Que a educação formalizada tem efeito negativo sobre a criatividade natural dos estudantes é um fato de conhecimento em todo o mundo. Porém o sistema educacional da China, voltado basicamente para a realização de provas, um vestígio de seu sistema de avaliação imperial, é mais rígido que a maioria.

"O sistema chinês cultiva pessoas obedientes", disse Zhai. "Quando levo os estudantes para o exterior para competições (de ciência), encontro uma grande diferença entre nossos estudantes e os estudantes estrangeiros". Zha Zixiu, uma professora de Psicologia da Academia Chinesa de Ciências, realizou vários estudos para avaliar a criatividade das crianças chinesas.

Em um estudo conjunto com a Alemanha, ela descobriu que os estudantes chineses são melhores em pensamento lógico enquanto os estudantes alemães são melhores em pensamento criativo. O sistema escolar é o principal responsável, disse ela.

"Todo o conceito de educação tem que mudar, de cima a baixo, se quiser estimular a criatividade nas crianças", disse ela.

Nas escolas chinesas, a memorização é mais valorizada do que a solução de problemas, e o foco está no ensino ao invés da aprendizagem. Nas aulas de matemática, os professores às vezes ensinam os estudantes a resolverem problemas matemáticos os copiando várias vezes.

"Basicamente os professores não se afastam do texto", disse Zha. "Eles falam e os alunos escutam, e a maioria faz poucas perguntas. Quando os estudantes respondem perguntas, eles respondem o que o professor disse ou o que o livro disse".

== Tarefa proposta ==
Dê continuidade ao trecho sobre educação e criatividade na China, começando logo após a última fala atribuída a Zha.

== Dados de origem ==
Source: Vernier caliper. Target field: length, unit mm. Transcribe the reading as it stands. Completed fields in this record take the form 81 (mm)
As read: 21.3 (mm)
* * *
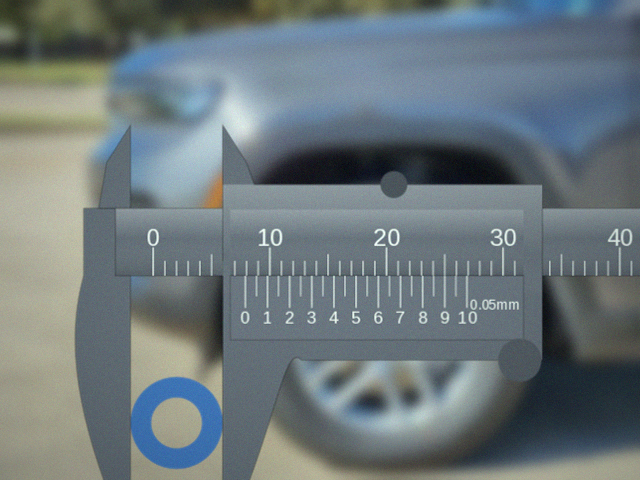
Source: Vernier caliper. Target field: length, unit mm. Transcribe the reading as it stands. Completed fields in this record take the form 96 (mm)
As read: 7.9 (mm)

== Resposta à tarefa ==
Para a admissão na faculdade o único teste que importa é um exame nacional de três dias, que determina quais colegiais ocuparão as 2,2 milhões de vagas em faculdades e para onde irão.

Por anos, especialistas criticaram o teste, mas Zhai, da Associação de C&T, disse que dificilmente ele será mudando ou eliminado devido à ampla corrupção na sociedade.

Um teste nacional único, apesar de não ser o melhor indicador de potencial ou realização, é a melhor forma de evitar trapaças, favoritismo ou outros tipos de fraudes de admissão nas faculdades.

De forma geral, o progresso no cultivo da criatividade tem sido lento. Zhai disse que as crianças na Escola Primária Experimental Nº.2 já terão crescido há muito tempo antes que o país produza um ganhador de Prêmio Nobel.

(Apesar de chineses já terem recebido prêmios Nobel, todos eles realizaram seus trabalhos premiados - seja de pesquisa científica ou de criações literárias - enquanto estavam no exterior.)

Mas a inovação científica, como sabem os especialistas, não se resume apenas a ganhar prêmios. "O que a sociedade necessita é de pessoas inovadoras", disse Zha, professora de Psicologia.

"Se o pensamento das crianças se tornar rígido, então será impossível ter um país desenvolvido e próspero. Nos tempos antigos, a cultura era mais desenvolvida".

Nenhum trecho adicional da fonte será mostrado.